Thomas Boswell wrote a very good listen-up essay in the wake of Donnie Moore's suicide which is collected in his book Game Day. I recently wrote about Bill Buckner, that postseason's other overbeaten (and unwarrantedly so) goat, on my baseball blog/zine. The point being that, ok, ballplayers either screw up, or fall short, in the worst of possible times, but maybe it's time we quit making their lives hell for it unto perpetuity? Because not a damn one of us knows what we would do, or how we would do it, if in the same situation with millions of eyes upon us we happened to make a bad mistake.

I had enough being both a Mets and a Red Sox fan when the 1986 World Series rolled up with the matchup it did have. But when I learned subsequently of Bill Buckner's first thoughts as he walked off the field following that error, I could not help thinking: God, but what some people would rather fasten on one luminous goat than look at the whole game. (Something similar happened to Ernie Lombardi, the Cincinnati Reds catcher, who was tabbed and reamed for years as the goat of the 1939 World Series when Yankee Charlie Keller crashed into him at the plate and knocked him out stone cold. Lombardi was a huge man for his time and seemingly unlikely to be a knockout victim on such a play, but why nail him as the goat when the 1939 Series was a mismatch in itself - the Yankees took easy care of the Reds in four straight - and, as Lombardi himself subsequently revealed, he was already feeling dizzy behind the plate on that particularly overwarm day, well before Keller (who wasn't called King Kong because he was a wisp of a man) came calling.)

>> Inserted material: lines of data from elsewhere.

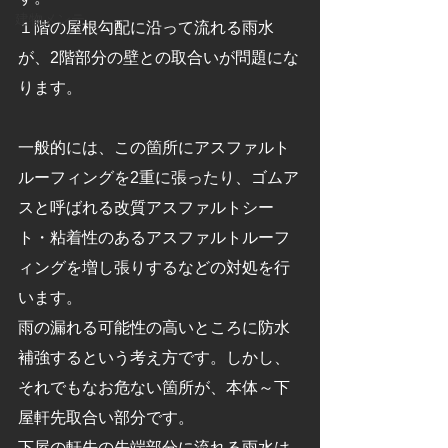
建物メンテ
１階の屋根勾配に沿って流れる雨水
が、2階部分の壁との取合いが問題にな
ります。
一般的には、この箇所にアスファルト
ルーフィングを2重に張ったり、ゴムア
スと呼ばれる改質アスファルトシー
ト・粘着性のあるアスファルトルーフ
ィングを増し張りするなどの対処を行
います。
雨の漏れる可能性の高いところに防水
補強するという考え方です。しかし、
それでもなお危ない箇所が、本体～下
屋軒先取合い部分です。
下屋の軒先の先端部分に流れる雨水は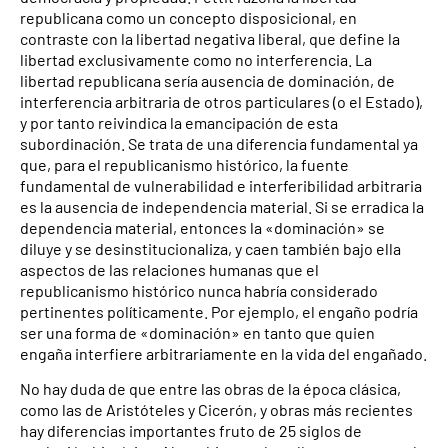
republicana como un concepto disposicional, en
contraste con la libertad negativa liberal, que define la
libertad exclusivamente como no interferencia. La
libertad republicana sería ausencia de dominación, de
interferencia arbitraria de otros particulares (o el Estado),
y por tanto reivindica la emancipación de esta
subordinación. Se trata de una diferencia fundamental ya
que, para el republicanismo histórico, la fuente
fundamental de vulnerabilidad e interferibilidad arbitraria
es la ausencia de independencia material. Si se erradica la
dependencia material, entonces la «dominación» se
diluye y se desinstitucionaliza, y caen también bajo ella
aspectos de las relaciones humanas que el
republicanismo histórico nunca habría considerado
pertinentes políticamente. Por ejemplo, el engaño podría
ser una forma de «dominación» en tanto que quien
engaña interfiere arbitrariamente en la vida del engañado.
No hay duda de que entre las obras de la época clásica,
como las de Aristóteles y Cicerón, y obras más recientes
hay diferencias importantes fruto de 25 siglos de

Donnie Moore was never allowed to live down the Henderson pitch, never mind that the Angels still had two more chances to nail that pennant even if Henderson teed off with the Red Sox a strike away from wait-till-next-year. Buckner in many ways still isn't allowed to live it down. Mitch (Wild Thing) Williams was getting death threats and nails under his vehicles at his home even before Joe Carter took him downtown to win the 1993 Series. Loving the game deeply and passionately is one thing, but even baseball fans and baseball writers can go several bridges too far and too often do...

To this day, people think I'm the biggest piece of shit on earth because of the 1946 World Series. - Johnny Pesky, an ancient Red Sox goat.

On the other hand, there were (and are) occasional bursts of light. I asked why this happened to me, and my (priest) said, 'God chose you because He knew you would be strong enough to bear the burden of it.' - Ralph Branca, on Bobby Thomson's pennant-winning playoff home run in 1951.